BEGIN Records
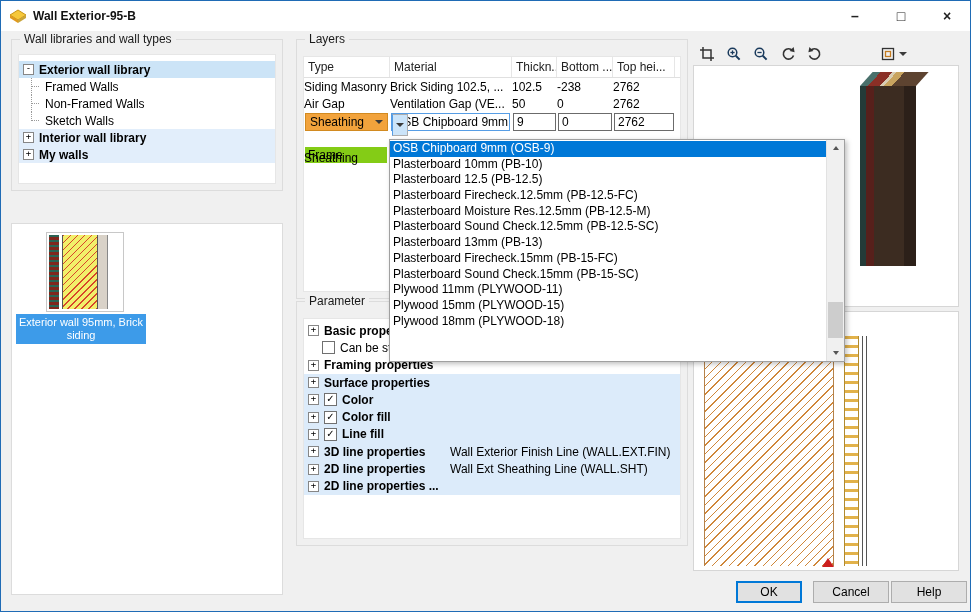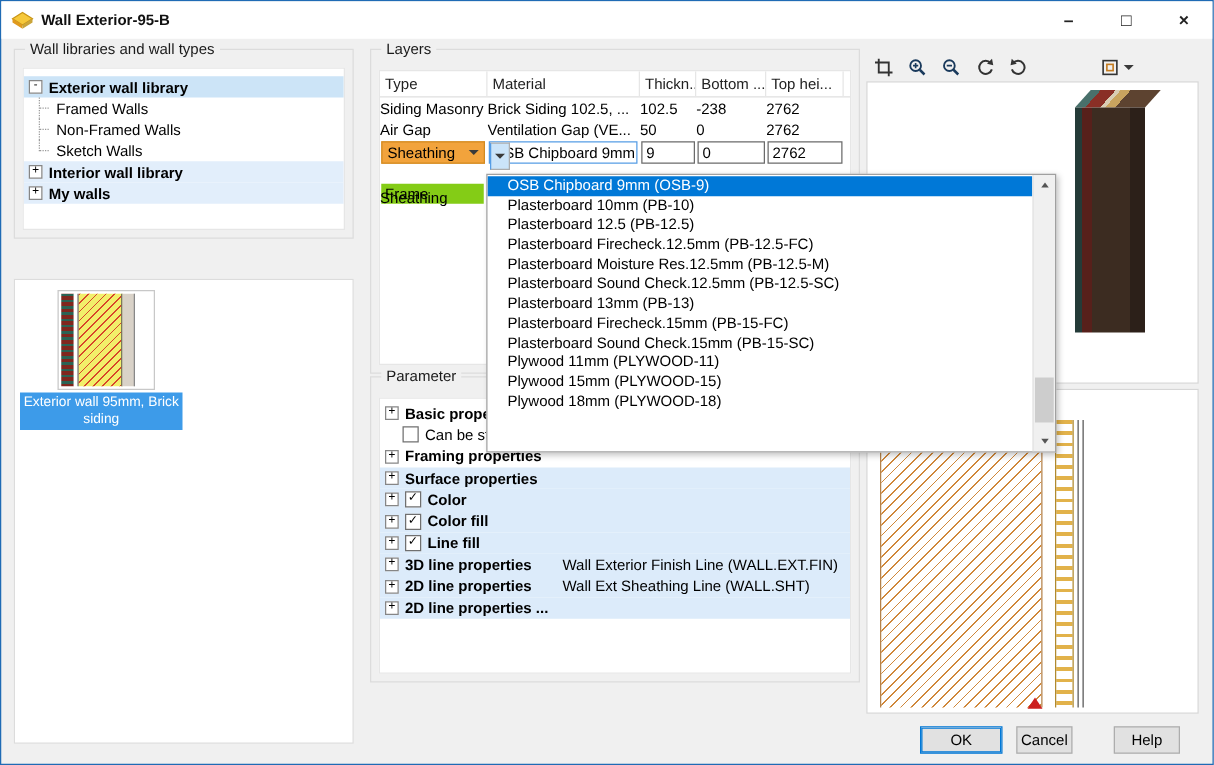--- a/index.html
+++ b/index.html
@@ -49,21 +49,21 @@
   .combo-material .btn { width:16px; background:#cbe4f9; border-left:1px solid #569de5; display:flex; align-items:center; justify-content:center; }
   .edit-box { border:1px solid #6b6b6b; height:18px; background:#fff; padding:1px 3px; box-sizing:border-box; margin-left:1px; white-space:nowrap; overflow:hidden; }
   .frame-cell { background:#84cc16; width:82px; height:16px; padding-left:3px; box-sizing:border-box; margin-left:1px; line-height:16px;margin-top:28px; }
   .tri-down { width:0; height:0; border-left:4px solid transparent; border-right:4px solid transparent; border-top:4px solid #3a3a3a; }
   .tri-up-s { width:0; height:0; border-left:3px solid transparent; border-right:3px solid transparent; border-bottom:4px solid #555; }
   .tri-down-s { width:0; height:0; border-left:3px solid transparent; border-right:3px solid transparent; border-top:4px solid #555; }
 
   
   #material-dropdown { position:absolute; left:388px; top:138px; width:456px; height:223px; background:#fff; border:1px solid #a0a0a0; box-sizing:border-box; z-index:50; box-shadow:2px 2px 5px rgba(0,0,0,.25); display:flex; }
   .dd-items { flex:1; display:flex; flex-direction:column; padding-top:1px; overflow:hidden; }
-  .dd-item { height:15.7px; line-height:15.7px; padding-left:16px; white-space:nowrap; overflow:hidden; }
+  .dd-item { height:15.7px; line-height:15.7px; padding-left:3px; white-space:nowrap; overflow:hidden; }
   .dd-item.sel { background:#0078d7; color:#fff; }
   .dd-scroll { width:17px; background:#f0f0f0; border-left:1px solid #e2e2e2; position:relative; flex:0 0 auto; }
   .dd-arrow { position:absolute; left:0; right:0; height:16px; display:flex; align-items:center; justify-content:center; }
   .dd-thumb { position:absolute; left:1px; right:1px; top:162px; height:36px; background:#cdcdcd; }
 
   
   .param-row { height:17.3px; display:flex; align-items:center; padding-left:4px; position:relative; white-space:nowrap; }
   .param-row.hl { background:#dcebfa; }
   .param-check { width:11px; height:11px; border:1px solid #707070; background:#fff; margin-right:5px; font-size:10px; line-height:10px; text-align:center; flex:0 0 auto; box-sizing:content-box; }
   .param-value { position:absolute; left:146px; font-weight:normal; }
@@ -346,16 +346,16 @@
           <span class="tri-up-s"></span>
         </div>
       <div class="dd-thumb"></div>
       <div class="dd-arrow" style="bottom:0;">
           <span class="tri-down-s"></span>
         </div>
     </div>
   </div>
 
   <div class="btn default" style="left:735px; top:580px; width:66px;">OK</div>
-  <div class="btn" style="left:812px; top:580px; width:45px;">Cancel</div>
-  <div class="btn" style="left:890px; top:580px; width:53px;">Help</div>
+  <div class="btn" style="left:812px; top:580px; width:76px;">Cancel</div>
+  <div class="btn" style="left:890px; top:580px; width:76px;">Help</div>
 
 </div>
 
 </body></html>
END Records
BEGIN Records
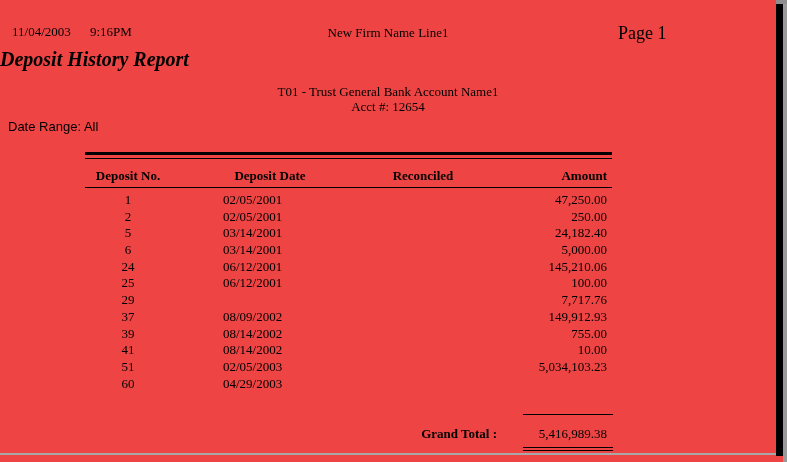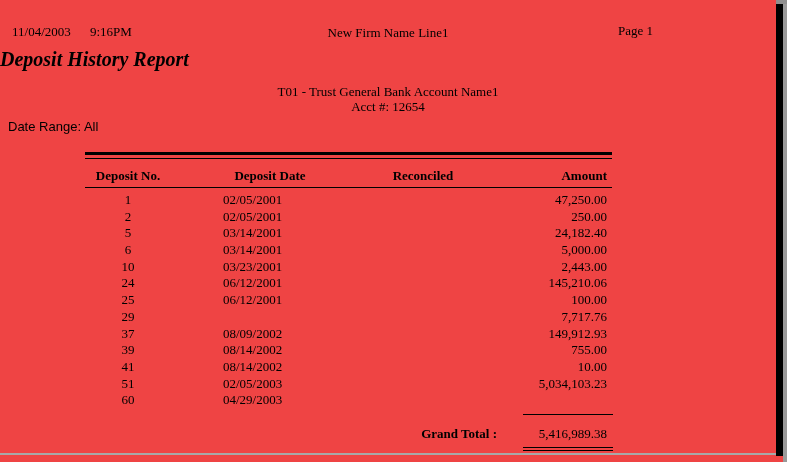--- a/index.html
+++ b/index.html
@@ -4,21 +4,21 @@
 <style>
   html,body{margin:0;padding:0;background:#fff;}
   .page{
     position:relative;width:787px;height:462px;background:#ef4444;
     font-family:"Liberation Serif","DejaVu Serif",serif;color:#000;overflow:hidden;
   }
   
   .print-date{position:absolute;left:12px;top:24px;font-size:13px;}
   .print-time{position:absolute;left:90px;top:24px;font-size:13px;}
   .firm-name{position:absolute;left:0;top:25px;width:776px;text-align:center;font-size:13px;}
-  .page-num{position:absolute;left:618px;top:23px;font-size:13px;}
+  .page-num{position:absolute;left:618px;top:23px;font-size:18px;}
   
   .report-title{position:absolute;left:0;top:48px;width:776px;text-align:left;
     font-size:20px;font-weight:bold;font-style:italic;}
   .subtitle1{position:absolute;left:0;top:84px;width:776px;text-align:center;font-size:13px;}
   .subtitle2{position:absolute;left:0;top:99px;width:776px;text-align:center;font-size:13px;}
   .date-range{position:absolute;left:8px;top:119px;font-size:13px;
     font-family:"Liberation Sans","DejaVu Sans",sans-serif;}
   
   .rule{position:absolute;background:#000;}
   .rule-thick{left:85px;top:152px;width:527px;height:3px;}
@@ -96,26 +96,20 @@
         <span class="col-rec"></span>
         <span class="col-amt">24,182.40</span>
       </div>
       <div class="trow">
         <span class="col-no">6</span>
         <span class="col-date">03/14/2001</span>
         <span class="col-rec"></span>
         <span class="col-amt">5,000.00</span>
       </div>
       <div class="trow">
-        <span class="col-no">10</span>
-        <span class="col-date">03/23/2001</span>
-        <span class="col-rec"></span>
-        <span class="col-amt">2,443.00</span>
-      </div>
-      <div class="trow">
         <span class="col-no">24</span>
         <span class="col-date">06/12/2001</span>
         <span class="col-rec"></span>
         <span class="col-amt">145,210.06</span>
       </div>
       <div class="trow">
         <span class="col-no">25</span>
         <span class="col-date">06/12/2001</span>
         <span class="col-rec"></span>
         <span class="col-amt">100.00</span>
END Records
- _What you have to do_:
Report each line above that includes the string "space".

- _Solution_:
   .edit-box { border:1px solid #6b6b6b; height:18px; background:#fff; padding:1px 3px; box-sizing:border-box; margin-left:1px; white-space:nowrap; overflow:hidden; }
-  .dd-item { height:15.7px; line-height:15.7px; padding-left:16px; white-space:nowrap; overflow:hidden; }
+  .dd-item { height:15.7px; line-height:15.7px; padding-left:3px; white-space:nowrap; overflow:hidden; }
   .param-row { height:17.3px; display:flex; align-items:center; padding-left:4px; position:relative; white-space:nowrap; }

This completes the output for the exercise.